> AIM OF THE TASK: Return all lines of the records that contain the word "decline".

(RECORD EXCERPTS)

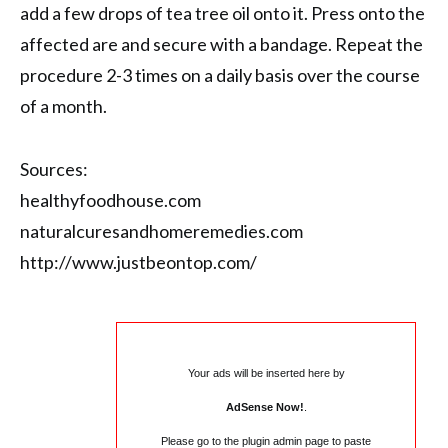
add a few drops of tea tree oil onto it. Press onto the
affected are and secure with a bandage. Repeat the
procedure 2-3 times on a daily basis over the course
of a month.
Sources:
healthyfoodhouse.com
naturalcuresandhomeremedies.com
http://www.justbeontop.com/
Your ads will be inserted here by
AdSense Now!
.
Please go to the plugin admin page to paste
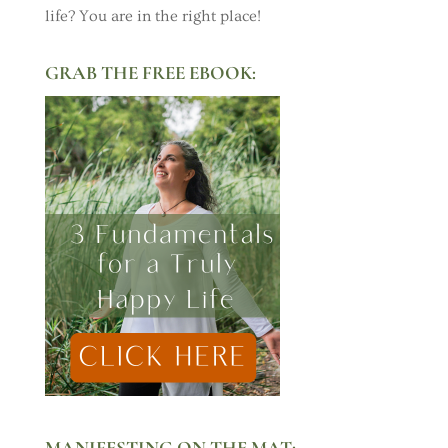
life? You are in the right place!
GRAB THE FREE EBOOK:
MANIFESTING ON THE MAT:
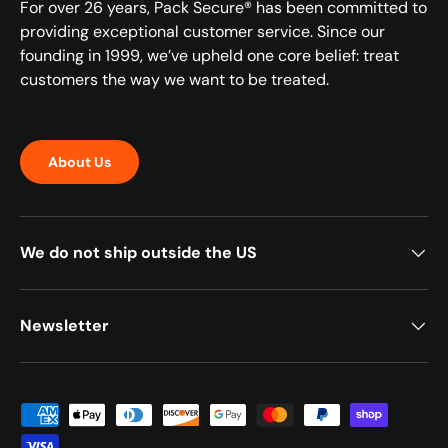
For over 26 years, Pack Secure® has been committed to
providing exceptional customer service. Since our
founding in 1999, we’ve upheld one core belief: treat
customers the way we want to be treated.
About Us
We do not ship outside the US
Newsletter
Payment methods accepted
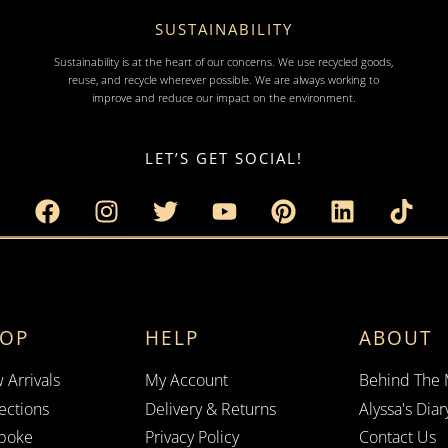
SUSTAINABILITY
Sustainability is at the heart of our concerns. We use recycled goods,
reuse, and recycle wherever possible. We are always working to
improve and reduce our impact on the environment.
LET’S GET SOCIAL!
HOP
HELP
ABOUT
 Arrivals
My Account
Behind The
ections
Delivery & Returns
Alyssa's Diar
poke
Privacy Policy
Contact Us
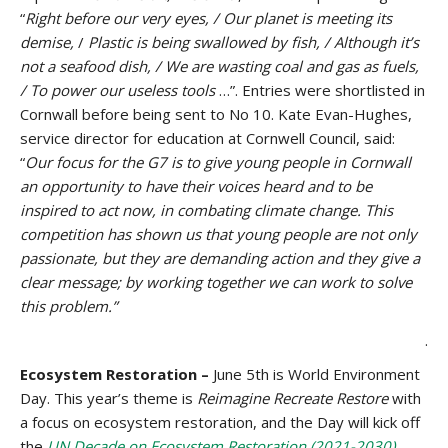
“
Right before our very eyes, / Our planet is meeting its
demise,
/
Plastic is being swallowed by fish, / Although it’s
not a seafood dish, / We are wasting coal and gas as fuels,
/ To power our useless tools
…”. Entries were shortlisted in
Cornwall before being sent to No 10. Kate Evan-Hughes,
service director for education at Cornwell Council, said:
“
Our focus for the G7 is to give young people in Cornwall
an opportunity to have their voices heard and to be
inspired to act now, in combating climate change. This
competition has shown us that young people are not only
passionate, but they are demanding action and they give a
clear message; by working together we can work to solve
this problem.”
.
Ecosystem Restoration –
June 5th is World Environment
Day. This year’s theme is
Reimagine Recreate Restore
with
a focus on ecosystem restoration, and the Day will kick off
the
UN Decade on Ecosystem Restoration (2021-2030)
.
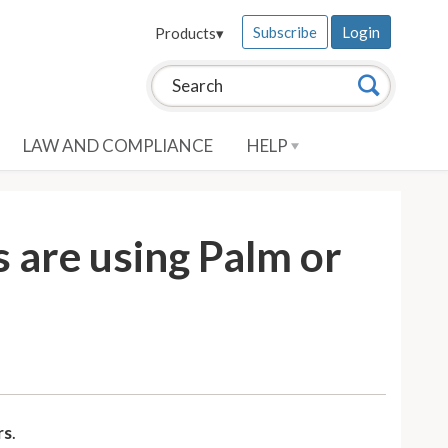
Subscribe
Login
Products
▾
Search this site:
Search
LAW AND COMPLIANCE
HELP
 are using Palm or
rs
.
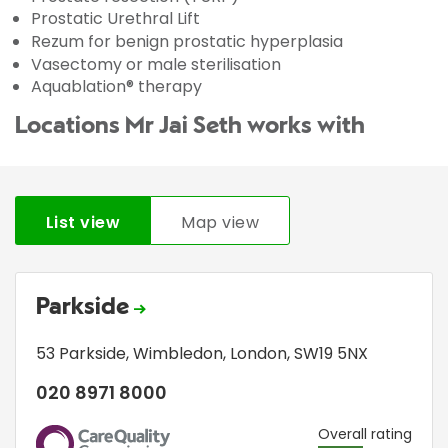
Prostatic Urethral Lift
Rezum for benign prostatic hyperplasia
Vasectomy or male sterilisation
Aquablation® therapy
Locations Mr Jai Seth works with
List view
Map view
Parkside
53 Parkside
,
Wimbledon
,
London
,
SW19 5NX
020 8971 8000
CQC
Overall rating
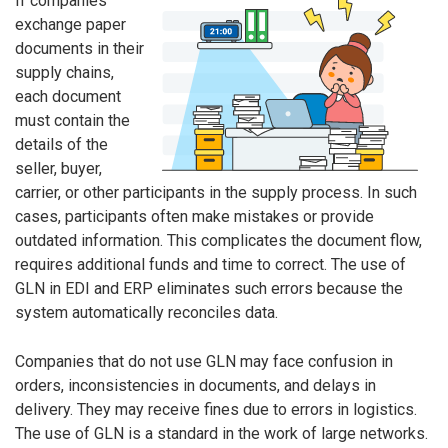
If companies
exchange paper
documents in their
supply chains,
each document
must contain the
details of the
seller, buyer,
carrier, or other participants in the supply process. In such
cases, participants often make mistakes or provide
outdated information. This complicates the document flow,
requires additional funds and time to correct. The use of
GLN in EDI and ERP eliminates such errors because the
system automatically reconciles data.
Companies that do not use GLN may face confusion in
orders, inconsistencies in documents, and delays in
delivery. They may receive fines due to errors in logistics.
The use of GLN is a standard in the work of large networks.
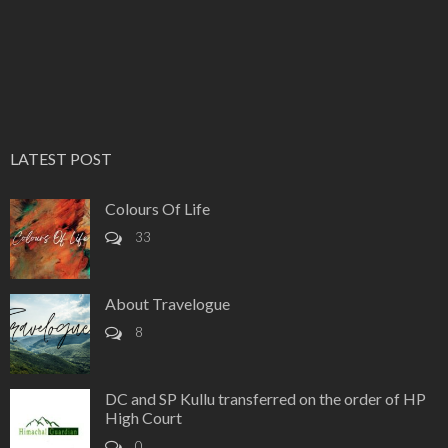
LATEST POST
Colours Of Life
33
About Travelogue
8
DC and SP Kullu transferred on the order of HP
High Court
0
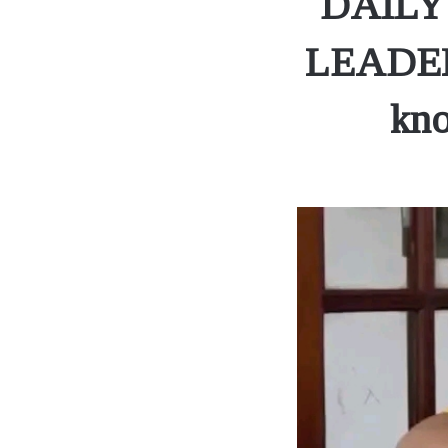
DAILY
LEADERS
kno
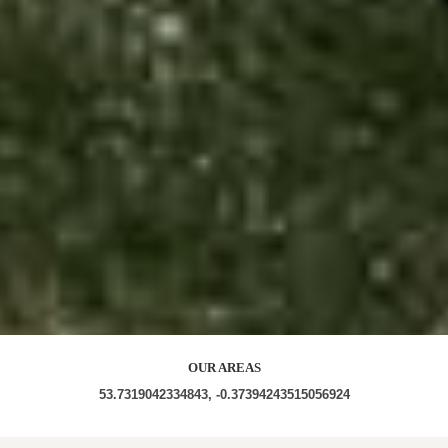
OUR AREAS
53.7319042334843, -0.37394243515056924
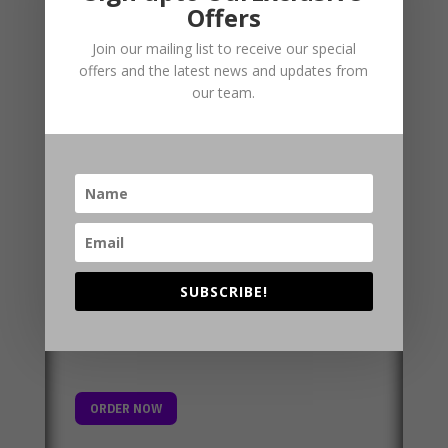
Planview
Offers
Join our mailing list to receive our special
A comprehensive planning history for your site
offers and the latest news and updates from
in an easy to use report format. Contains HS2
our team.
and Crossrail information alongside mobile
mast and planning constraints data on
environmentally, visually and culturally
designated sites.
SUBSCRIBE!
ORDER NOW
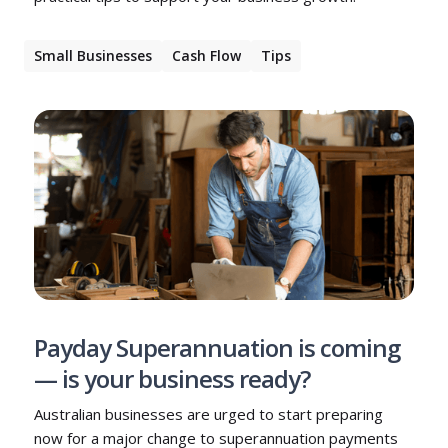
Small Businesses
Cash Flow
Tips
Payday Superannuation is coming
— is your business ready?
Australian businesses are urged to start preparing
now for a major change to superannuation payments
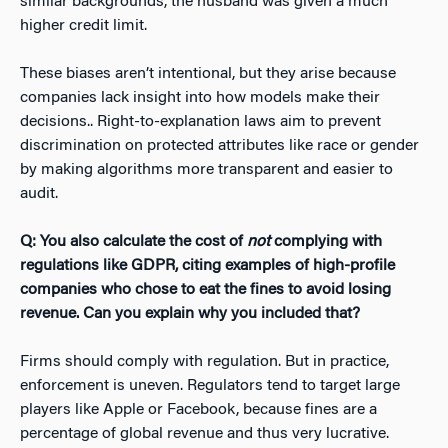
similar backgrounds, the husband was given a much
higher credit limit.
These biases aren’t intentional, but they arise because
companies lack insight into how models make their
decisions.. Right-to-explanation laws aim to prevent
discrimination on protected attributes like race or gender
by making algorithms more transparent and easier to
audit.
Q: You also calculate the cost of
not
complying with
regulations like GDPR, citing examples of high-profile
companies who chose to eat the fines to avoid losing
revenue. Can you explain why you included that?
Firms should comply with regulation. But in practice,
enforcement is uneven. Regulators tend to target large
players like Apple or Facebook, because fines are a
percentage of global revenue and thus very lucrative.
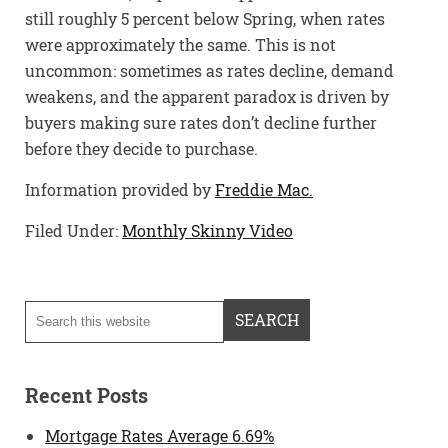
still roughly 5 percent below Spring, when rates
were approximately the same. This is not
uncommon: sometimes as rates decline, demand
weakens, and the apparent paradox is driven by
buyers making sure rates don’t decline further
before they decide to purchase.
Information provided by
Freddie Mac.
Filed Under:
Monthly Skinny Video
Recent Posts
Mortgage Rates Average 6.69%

(End RECORD EXCERPTS)
(RECORD EXCERPTS)

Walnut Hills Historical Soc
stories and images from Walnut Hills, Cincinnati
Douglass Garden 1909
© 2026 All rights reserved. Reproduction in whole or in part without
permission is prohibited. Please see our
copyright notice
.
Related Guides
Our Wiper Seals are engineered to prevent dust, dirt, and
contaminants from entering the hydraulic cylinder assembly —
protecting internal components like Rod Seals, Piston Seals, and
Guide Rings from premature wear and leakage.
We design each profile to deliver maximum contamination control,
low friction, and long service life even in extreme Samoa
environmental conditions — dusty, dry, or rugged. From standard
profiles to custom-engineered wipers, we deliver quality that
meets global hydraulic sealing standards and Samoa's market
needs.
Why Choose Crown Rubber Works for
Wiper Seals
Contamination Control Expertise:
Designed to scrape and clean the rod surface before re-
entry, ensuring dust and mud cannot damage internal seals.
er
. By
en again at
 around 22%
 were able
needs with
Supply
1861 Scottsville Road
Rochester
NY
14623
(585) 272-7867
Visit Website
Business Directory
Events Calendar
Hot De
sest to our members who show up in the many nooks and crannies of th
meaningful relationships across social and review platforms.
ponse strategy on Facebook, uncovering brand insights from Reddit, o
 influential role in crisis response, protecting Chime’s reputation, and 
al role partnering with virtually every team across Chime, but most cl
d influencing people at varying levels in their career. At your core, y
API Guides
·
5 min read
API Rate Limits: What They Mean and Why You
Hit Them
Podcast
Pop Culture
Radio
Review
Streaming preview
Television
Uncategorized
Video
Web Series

(End RECORD EXCERPTS)

> RESULT OF THE EXERCISE:
uncommon: sometimes as rates decline, demand
buyers making sure rates don’t decline further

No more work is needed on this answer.